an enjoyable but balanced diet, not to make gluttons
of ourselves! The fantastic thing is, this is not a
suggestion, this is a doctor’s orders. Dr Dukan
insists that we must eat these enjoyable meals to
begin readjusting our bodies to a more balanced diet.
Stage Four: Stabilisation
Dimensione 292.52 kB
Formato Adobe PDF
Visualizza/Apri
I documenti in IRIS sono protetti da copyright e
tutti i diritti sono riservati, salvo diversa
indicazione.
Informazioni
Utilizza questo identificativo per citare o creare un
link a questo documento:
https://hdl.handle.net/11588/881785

==========

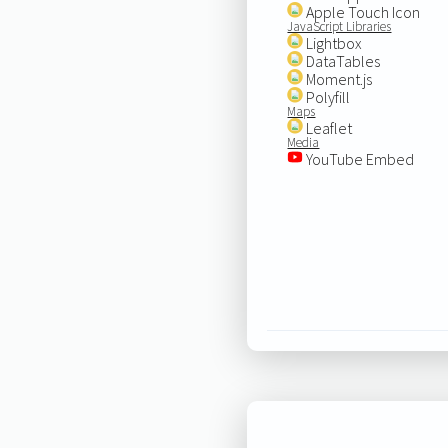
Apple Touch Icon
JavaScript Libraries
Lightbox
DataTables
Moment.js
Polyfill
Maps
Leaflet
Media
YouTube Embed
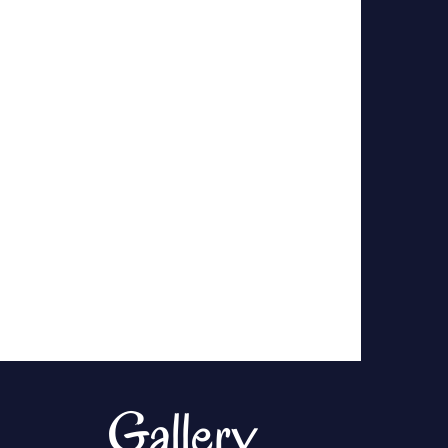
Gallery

==========

### TASK DETAILS:
Search the entries for the word "diet", then gather every line that has it.

### FINISHED TASK:
an enjoyable but balanced diet, not to make gluttons
begin readjusting our bodies to a more balanced diet.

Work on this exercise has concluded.